The 2018 Farm Bill declassified CBD and hemp from the controlled substances list, which led to many unlicensed “mom-and-pop” stores opening around the city, selling CBD and hemp food and beverage products and other infused items.
But as they see the market heating up, many landlords are becoming more ravenous for cannabis retailers at their properties, Rodriguez said.
He said the waves of interest have led to many owners’ representatives hastily pitching him locations at properties all over the city, many of which won’t comply with existing law.
“I am getting a lot of calls from brokers, saying ‘look at this location,’ and ‘bring them over here,’ but it’s done, they can’t do anything else right now,” Rodriguez said, referring to the current licensing caps.
In July, Cuomo signed legislation decriminalizing marijuana in the state, a key step on the way to full legalization, although those pushes in the state legislature have so far fallen short. The signs the state is loosening the reins have many owners wanting a piece of the pie.

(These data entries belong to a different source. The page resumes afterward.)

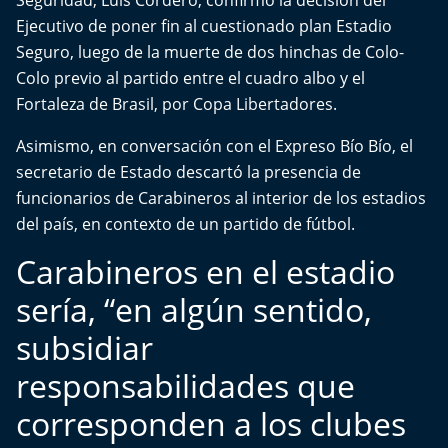
Seguridad,
Luis Cordero
, confirmó la decisión del
Del Fin del Mundo
Ejecutivo de poner fin al cuestionado plan Estadio
Seguro, luego de la muerte de dos hinchas de Colo-
Deportes
Colo previo al partido entre el cuadro albo y el
Fortaleza de Brasil, por Copa Libertadores.
Conexión Digital
Asimismo, en conversación con el Expreso Bío Bío, el
La Ruta del Pulsar
secretario de Estado descartó la presencia de
funcionarios de Carabineros al interior de los estadios
Psicología Abierta
del país, en contexto de un partido de fútbol.
Impacto Tecnológico
Carabineros en el estadio
sería, “en algún sentido,
Sesiones Dieciocheras
subsidiar
Expreso PM
responsabilidades que
Conecta Vida
corresponden a los clubes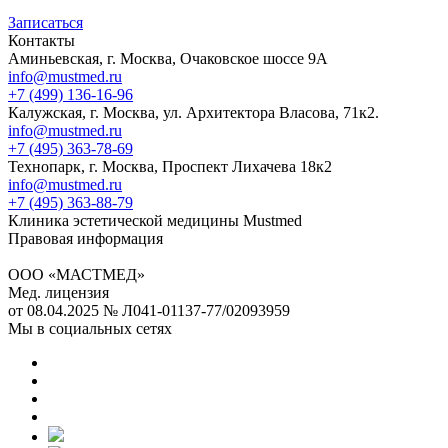
Записаться
Контакты
Аминьевская, г. Москва, Очаковское шоссе 9А
info@mustmed.ru
+7 (499) 136-16-96
Калужская, г. Москва, ул. Архитектора Власова, 71к2.
info@mustmed.ru
+7 (495) 363-78-69
Технопарк, г. Москва, Проспект Лихачева 18к2
info@mustmed.ru
+7 (495) 363-88-79
Клиника эстетической медицины Mustmed
Правовая информация
ООО «МАСТМЕД»
Мед. лицензия
от 08.04.2025 № Л041-01137-77/02093959
Мы в социальных сетях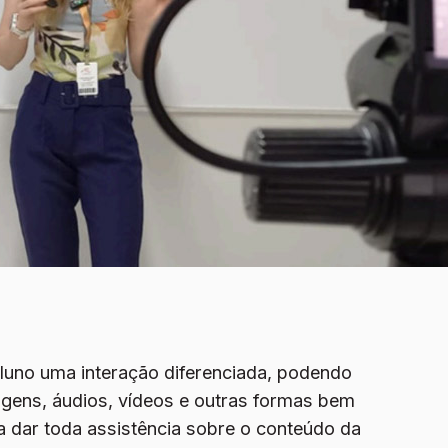
luno uma interação diferenciada, podendo
agens, áudios, vídeos e outras formas bem
 dar toda assistência sobre o conteúdo da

“I would say out of 20 owners that we saw [in Brooklyn], maybe 12 or 13 would take the [cannabis] use in a heartbeat,” Rodriguez said. “The funny thing is, the first time you speak with these owners, one of the first questions they ask is, ‘How do we invest?’”
Rodriguez said while he’s not in a position to sell an investment, he said he’s told landlords, “If you put them in your building, you can ask them yourself.”